Marcinek argues that nothing in GD & L's investment plan would indicate to someone with his "longstanding experience" in the transportation container market that it was a fraud. He also asserts that given the features of the plan, he undertook an adequate investigation of its purported investment and tax benefits. Marcinek contacted GD & L and others in the container industry, and he consulted GD & L literature, including opinion letters from GD & L's attorney and accountant.
Marcinek's arguments do not establish that an ordinarily prudent investor would have invested with GD & L, considering that its plan contained "sufficient warning signs." See Kantor v. Commissioner, 998 F.2d 1514, 1522 (9th Cir. 1993). "In the face of a transaction which clearly lacked economic substance, and which was designed to produce tax benefits out of proportion with total investment," a taxpayer does not exercise due care even when an independent accounting firm prepares the taxpayer's returns. Hildebrand v. Commissioner, 967 F.2d 350, 353 (9th Cir. 1992). The GD & L plan clearly lacked economic substance, and Marcinek concedes that he entered into a sham transaction. The tax court's finding that a "reasonable and ordinarily prudent investor ... would have questioned an investment that allowed a taxpayer to claim tax benefits computed on an investment of $100,000 when the investor only paid $5,000 and was not required to sign a promissory note for the balance" is not clearly erroneous. Even in light of this lopsided investment, Marcinek failed to make sufficient inquiries, examine or insure the containers he "purchased" for $100,000, or investigate what he knew to be an excessive management fee charged by GD & L.

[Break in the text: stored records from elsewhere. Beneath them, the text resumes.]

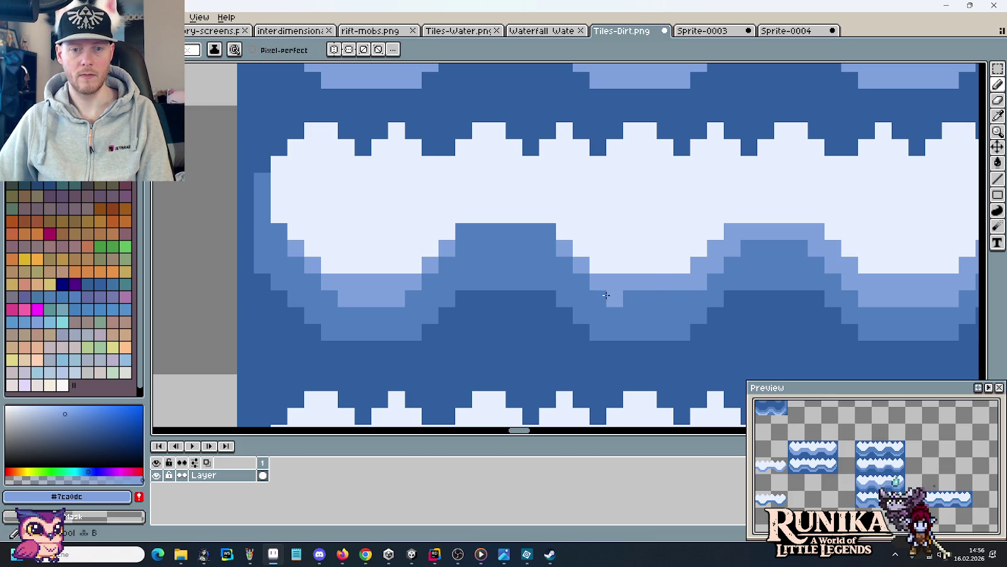
drag(602, 295, 678, 296)
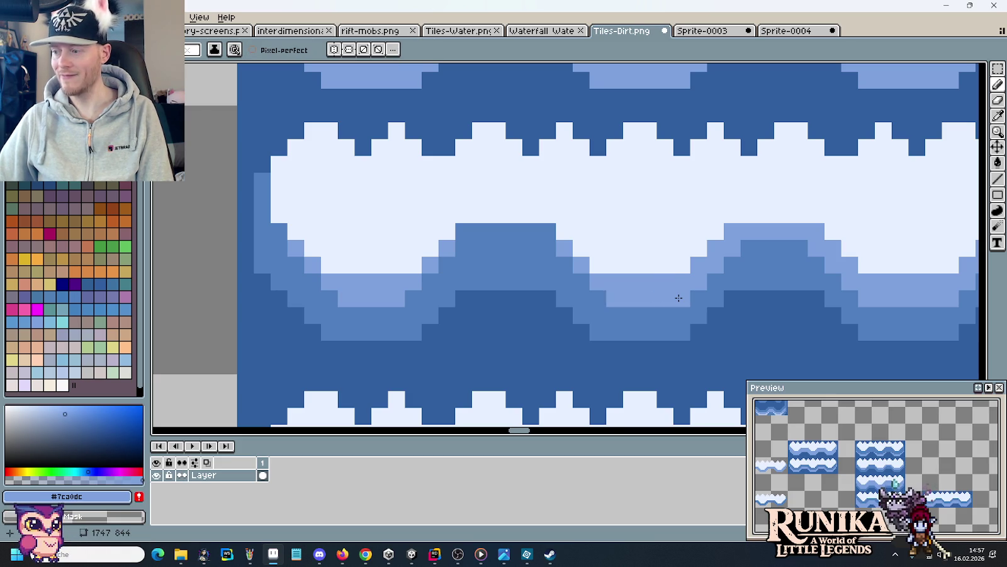
alt+click(691, 299)
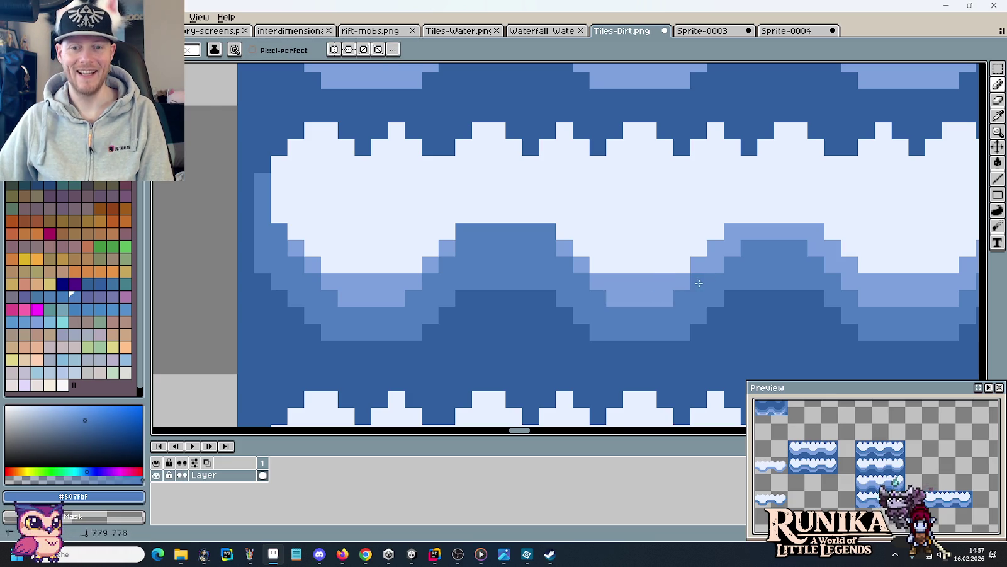
drag(739, 233, 809, 251)
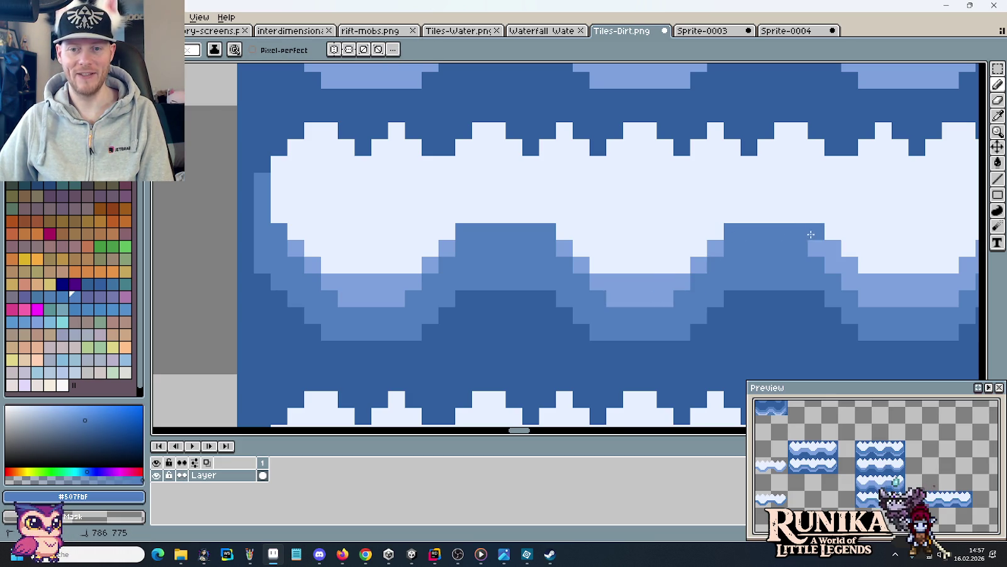
Darken the light pixels and column on the wave's right edge to medium blue.
drag(857, 288, 697, 268)
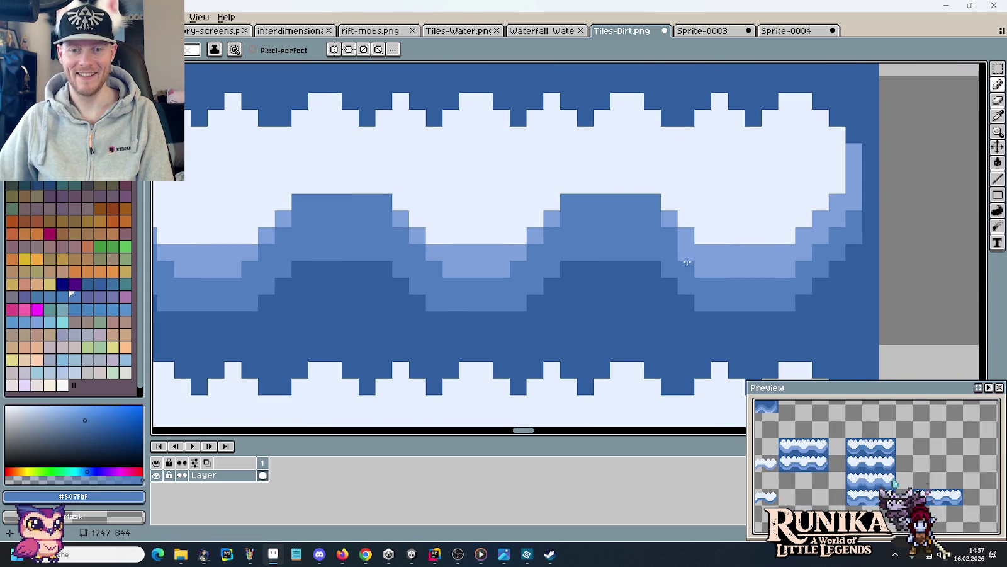
click(821, 235)
click(837, 218)
click(843, 190)
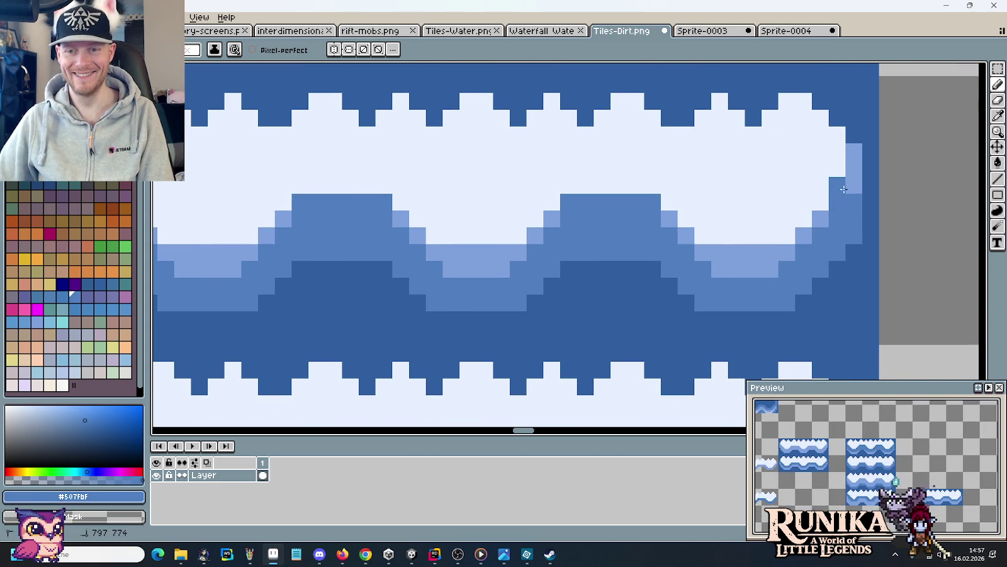
key(ctrl+z)
drag(853, 186, 851, 156)
scroll(832, 210, down, 1)
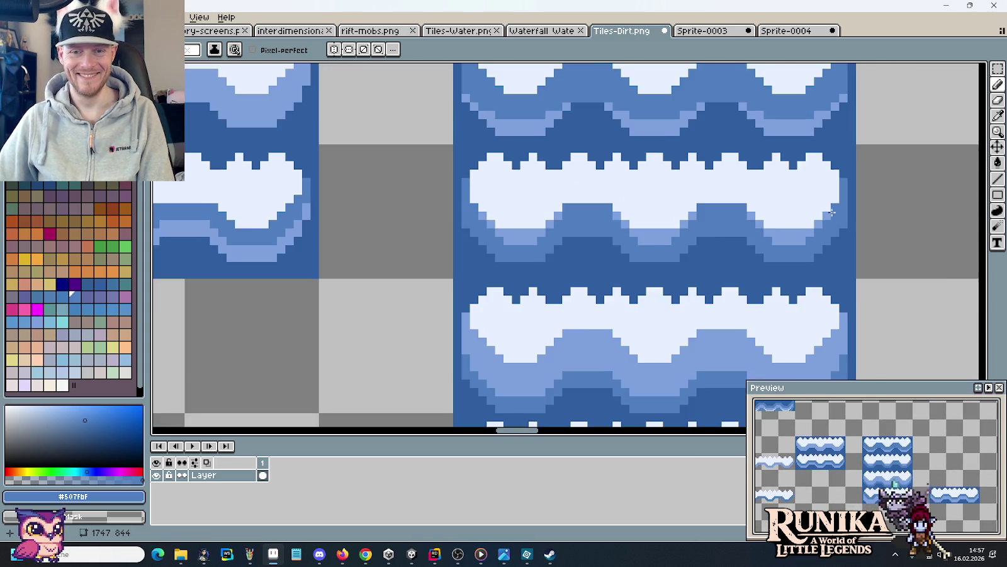
scroll(832, 209, down, 1)
Replace frame 2 of Sprite-0004 with the middle wave tile, play the loop, and return to Tiles-Dirt.png.
key(m)
drag(840, 214, 587, 200)
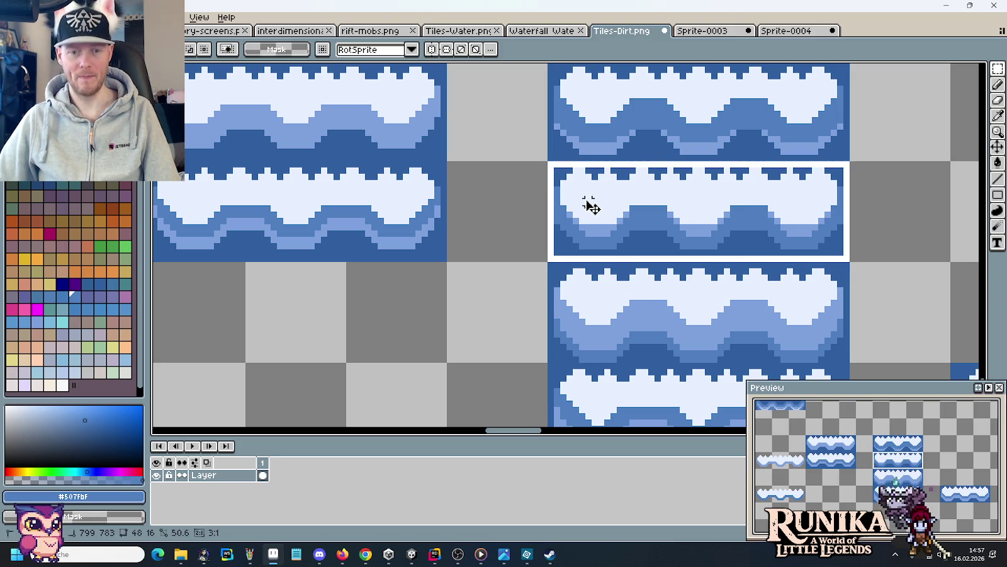
key(ctrl+c)
click(786, 30)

In Wolf, 4 F.3d at 715, we affirmed a negligence finding where the taxpayer was told he would receive a $17,000 investment tax credit the same year he invested only $10,000. Based on similar facts, the tax court's finding in this case is "plausible in light of the record viewed in its entirety." Id. at 712.
Note: This disposition is not appropriate for publication and may not be cited to or by the courts of this circuit except as provided by Ninth Circuit Rule 36-3.